Screen Monitor
SuspiciousAudited by ClawScan on May 10, 2026.
Overview
The skill’s screen-sharing purpose is clear, but it needs review because it can capture/control sensitive screen and browser content while exposing and retaining screen frames with weak boundaries.
Install only if you need screen sharing or browser-control assistance. Run it on trusted networks, avoid attaching sensitive logged-in tabs, confirm any clicks or typing manually, and clear /tmp/clawdbot-screen-latest.png after use if the skill does not do so automatically.
Findings (4)
Artifact-based informational review of SKILL.md, metadata, install specs, static scan signals, and capability signals. ClawScan does not execute the skill or run runtime probes.
The agent could perform actions in websites or accounts open in Chrome if the browser relay is attached.
The skill explicitly enables the agent to click/type in an attached Chrome tab, which may use the user’s logged-in browser session, but it does not define approval, domain, or action limits.
Full Control (Browser Relay) ... UI automation, and clicking/typing in tabs. ... browser action:click: Interact with elements (requires profile="chrome").
Use this mode only on trusted pages, require confirmation before clicks or typing, and avoid attaching tabs with sensitive or high-impact accounts unless needed.
Running analysis when the portal is inactive may still capture the whole desktop, including private information visible on screen.
If no portal frame exists, the analysis script falls back to taking a full OS screenshot. That is sensitive screen access and is not clearly gated by an explicit user approval step in the skill instructions.
echo "No portal active. Taking OS screenshot..." import -window root "$SCREENSHOT" ... screencapture -x "$SCREENSHOT"

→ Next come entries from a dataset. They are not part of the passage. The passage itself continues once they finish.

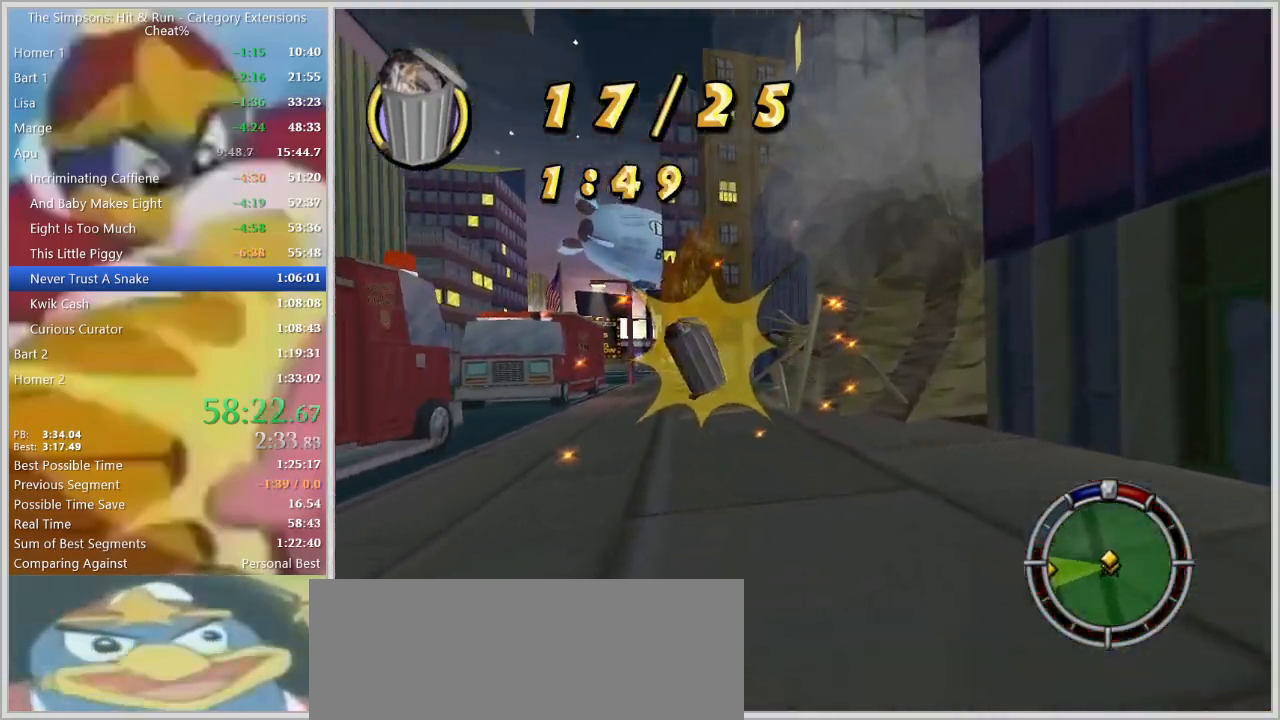
{"keys": ["s"], "events": [[34, "w", "up"], [84, "a", "up"], [117, "d", "down"], [117, "s", "down"], [350, "d", "up"]]}
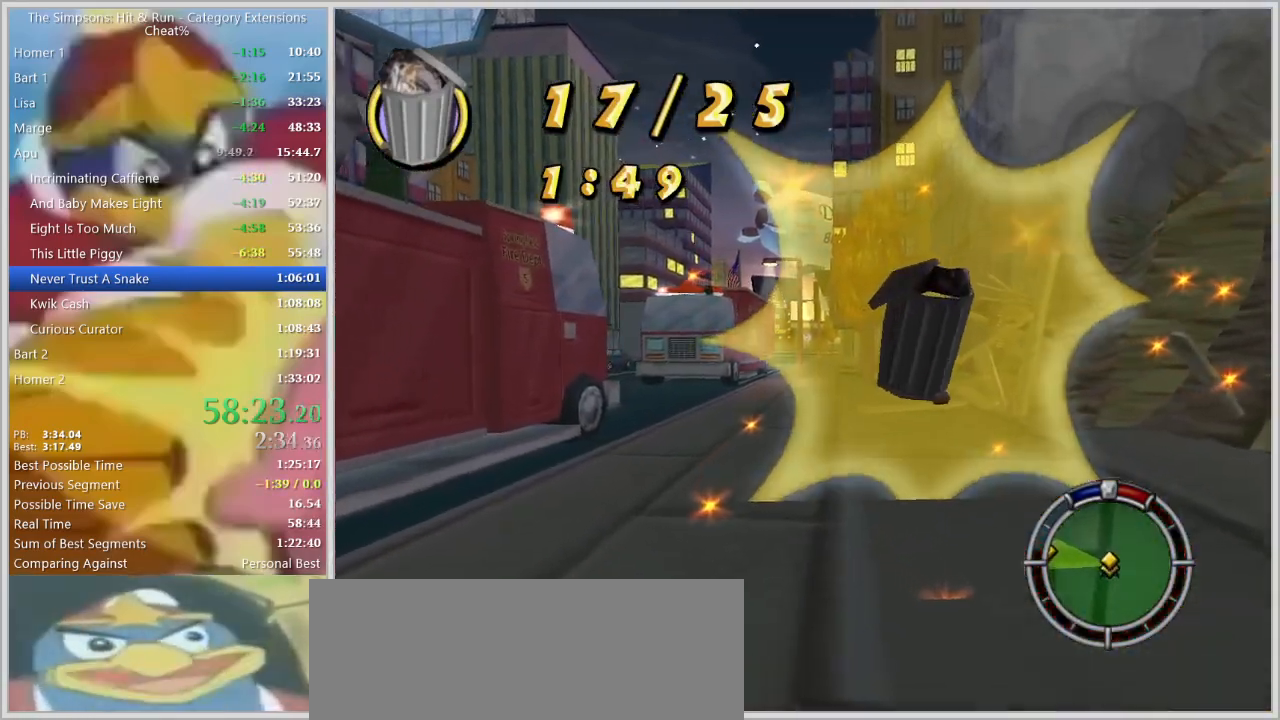
{"keys": ["down", "s"], "events": [[50, "down", "down"], [367, "a", "down"], [467, "a", "up"]]}
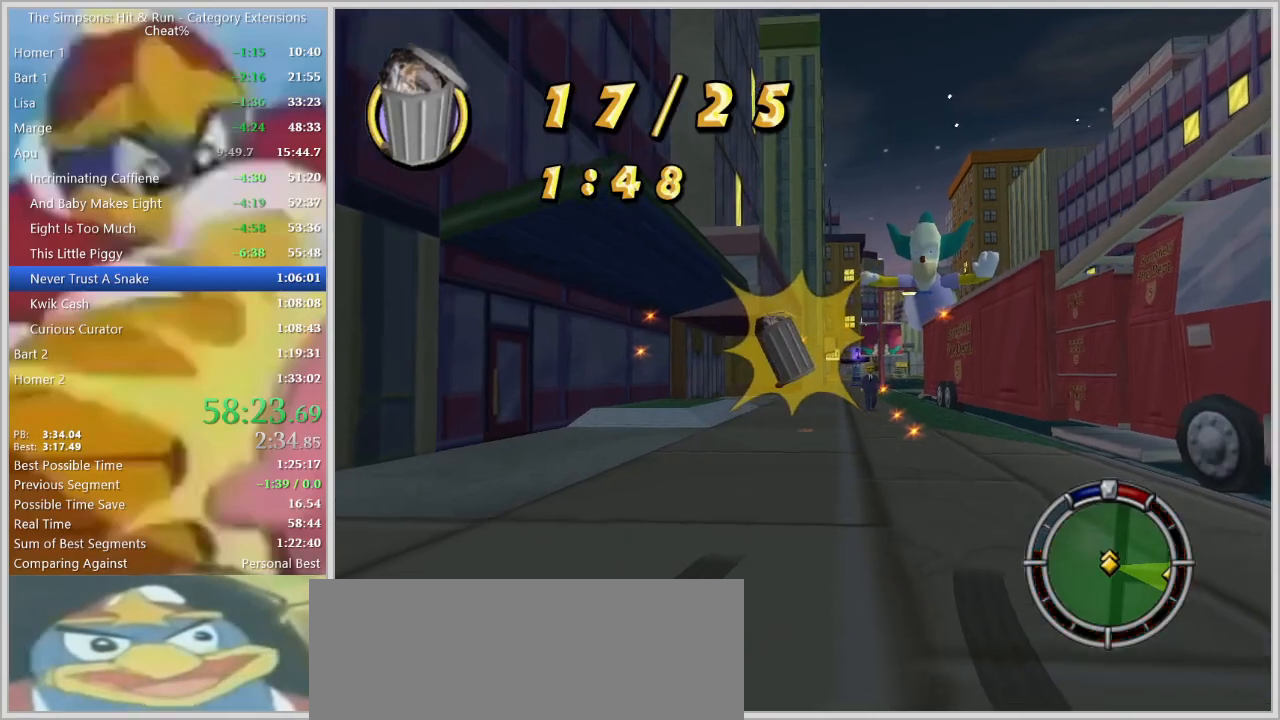
{"keys": ["down"], "events": [[484, "s", "up"]]}
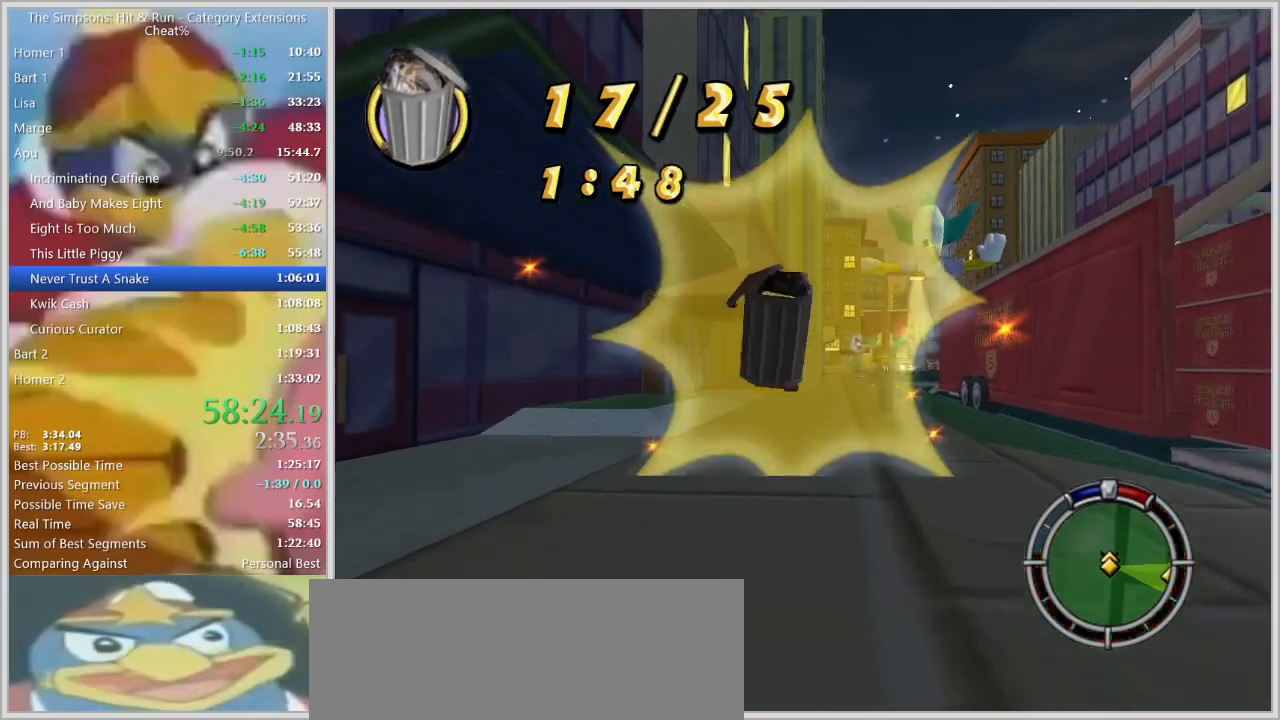
{"keys": ["s"], "events": [[84, "down", "up"], [84, "space", "down"], [84, "w", "down"], [217, "space", "up"], [450, "s", "down"], [450, "w", "up"]]}
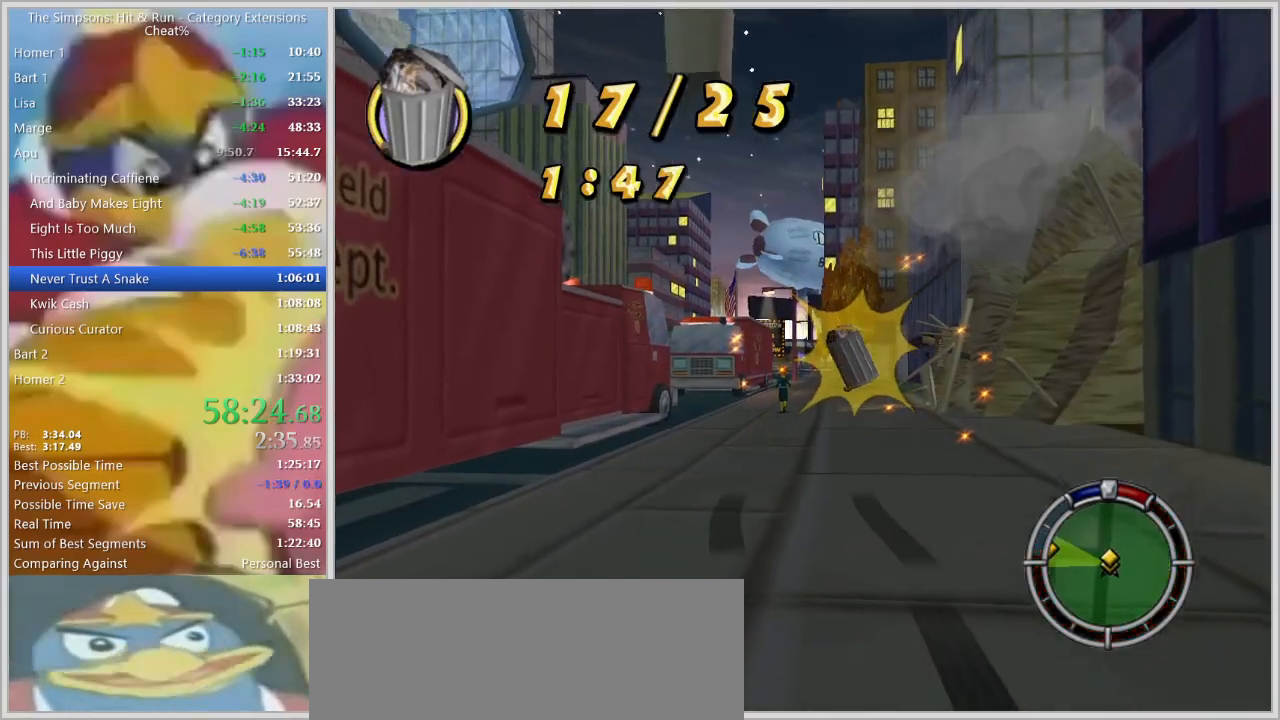
{"keys": ["space", "w"], "events": [[367, "s", "up"], [417, "space", "down"], [417, "w", "down"]]}
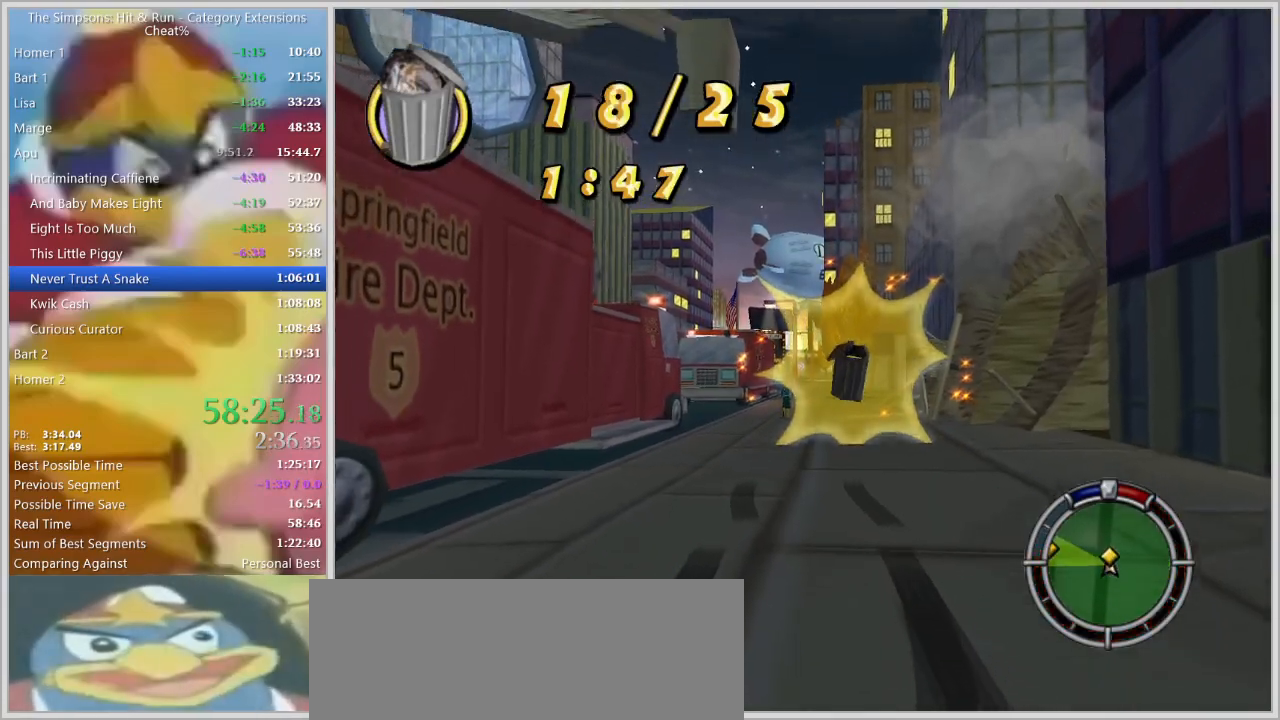
{"keys": ["w"], "events": [[17, "space", "up"], [150, "d", "down"], [300, "d", "up"]]}
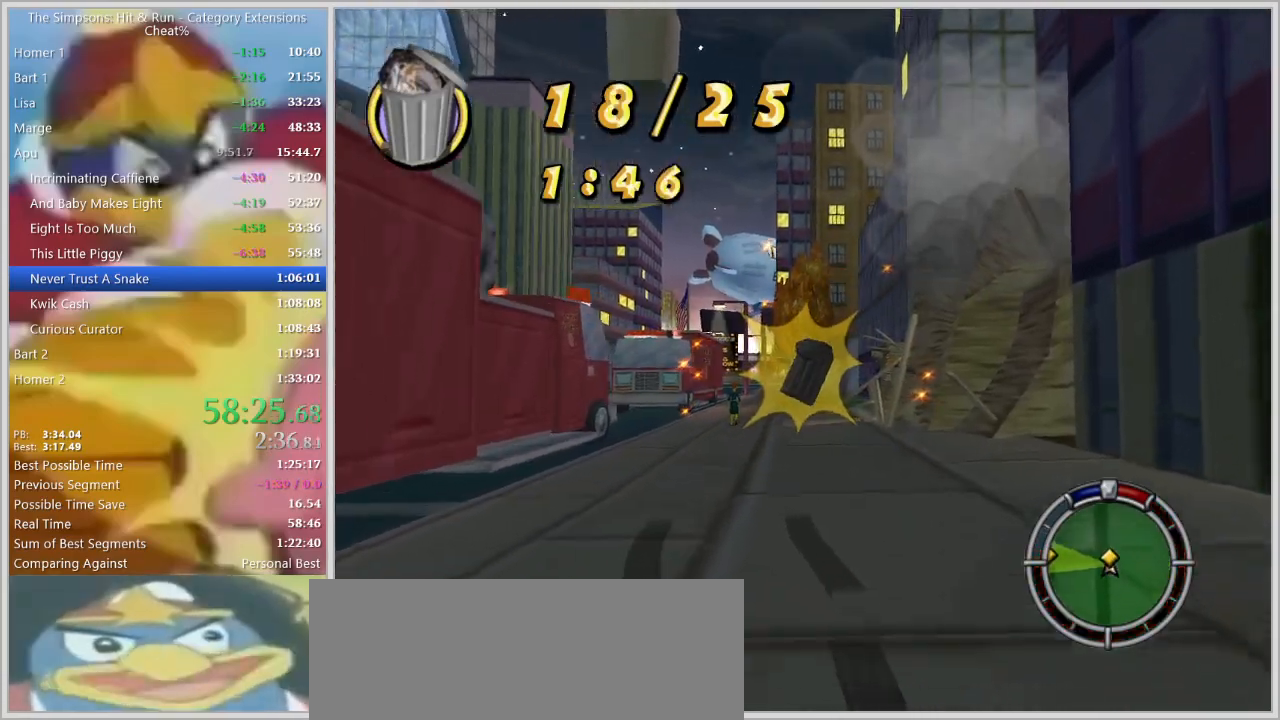
{"keys": ["a", "s", "space"], "events": [[167, "a", "down"], [350, "space", "down"], [350, "w", "up"], [450, "s", "down"]]}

Disable the OS screenshot fallback by default or require an explicit user confirmation before taking a desktop screenshot.
A local web page or network peer that can reach the service may overwrite what the agent analyzes, potentially confusing the agent or injecting misleading visual context.
The frame-ingest endpoint accepts POSTs from any browser origin and writes the submitted image as the latest screen frame, with no token, authentication, or origin binding shown.
res.setHeader('Access-Control-Allow-Origin', '*');
...
if (req.url === '/api/screen-frame' && req.method === 'POST') {
...
fs.writeFileSync(FRAME_PATH, buffer);Bind the backend to localhost unless remote access is explicitly needed, add a per-session token, restrict CORS, and validate request size and origin.
A previous screen frame may remain on disk and be analyzed later even after the user believes sharing has stopped.
The analysis script treats any existing frame file as an active screen-share frame, with no freshness, source, or deletion check.
FRAME_PATH="/tmp/clawdbot-screen-latest.png"
if [ -f "$FRAME_PATH" ]; then
echo "Found active WebRTC frame. Analyzing..."
SCREENSHOT="$FRAME_PATH"Delete or expire the frame when sharing stops, store it in a private per-session location, and check timestamps before reuse.